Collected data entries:
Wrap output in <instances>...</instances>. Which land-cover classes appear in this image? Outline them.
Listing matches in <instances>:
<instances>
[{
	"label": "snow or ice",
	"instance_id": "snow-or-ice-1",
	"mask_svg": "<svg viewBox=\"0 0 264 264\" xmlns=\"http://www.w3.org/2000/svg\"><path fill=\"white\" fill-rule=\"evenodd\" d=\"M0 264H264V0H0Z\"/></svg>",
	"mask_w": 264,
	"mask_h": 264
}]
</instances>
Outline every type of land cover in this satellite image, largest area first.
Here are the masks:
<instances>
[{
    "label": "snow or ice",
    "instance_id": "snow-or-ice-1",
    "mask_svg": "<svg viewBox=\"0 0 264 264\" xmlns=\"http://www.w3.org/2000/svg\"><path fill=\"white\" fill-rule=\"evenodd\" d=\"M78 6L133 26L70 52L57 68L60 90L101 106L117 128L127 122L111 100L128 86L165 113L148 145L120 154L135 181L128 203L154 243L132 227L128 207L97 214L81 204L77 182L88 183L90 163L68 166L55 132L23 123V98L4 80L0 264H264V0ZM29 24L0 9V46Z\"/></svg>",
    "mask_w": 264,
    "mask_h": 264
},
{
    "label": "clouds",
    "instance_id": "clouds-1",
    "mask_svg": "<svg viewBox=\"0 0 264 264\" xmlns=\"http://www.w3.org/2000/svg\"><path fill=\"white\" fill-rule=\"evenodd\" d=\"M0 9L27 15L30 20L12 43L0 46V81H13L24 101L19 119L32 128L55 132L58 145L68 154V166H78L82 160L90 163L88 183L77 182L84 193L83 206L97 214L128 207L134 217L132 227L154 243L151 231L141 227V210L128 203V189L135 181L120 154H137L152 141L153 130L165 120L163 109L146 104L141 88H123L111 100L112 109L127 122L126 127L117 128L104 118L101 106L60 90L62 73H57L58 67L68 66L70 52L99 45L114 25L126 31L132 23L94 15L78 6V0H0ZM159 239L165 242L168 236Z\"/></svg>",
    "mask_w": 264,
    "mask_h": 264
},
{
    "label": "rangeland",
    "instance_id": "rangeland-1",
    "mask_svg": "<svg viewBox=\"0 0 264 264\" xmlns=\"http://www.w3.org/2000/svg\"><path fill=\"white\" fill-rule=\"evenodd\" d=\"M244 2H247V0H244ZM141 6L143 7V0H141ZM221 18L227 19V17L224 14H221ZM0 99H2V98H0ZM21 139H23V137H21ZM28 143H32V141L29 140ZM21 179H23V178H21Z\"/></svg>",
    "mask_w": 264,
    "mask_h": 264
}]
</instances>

__Exercise task__: Gather every line of the data above that contains the string "label". Case counts.

__Problem solution__:
	"label": "snow or ice",
    "label": "snow or ice",
    "label": "clouds",
    "label": "rangeland",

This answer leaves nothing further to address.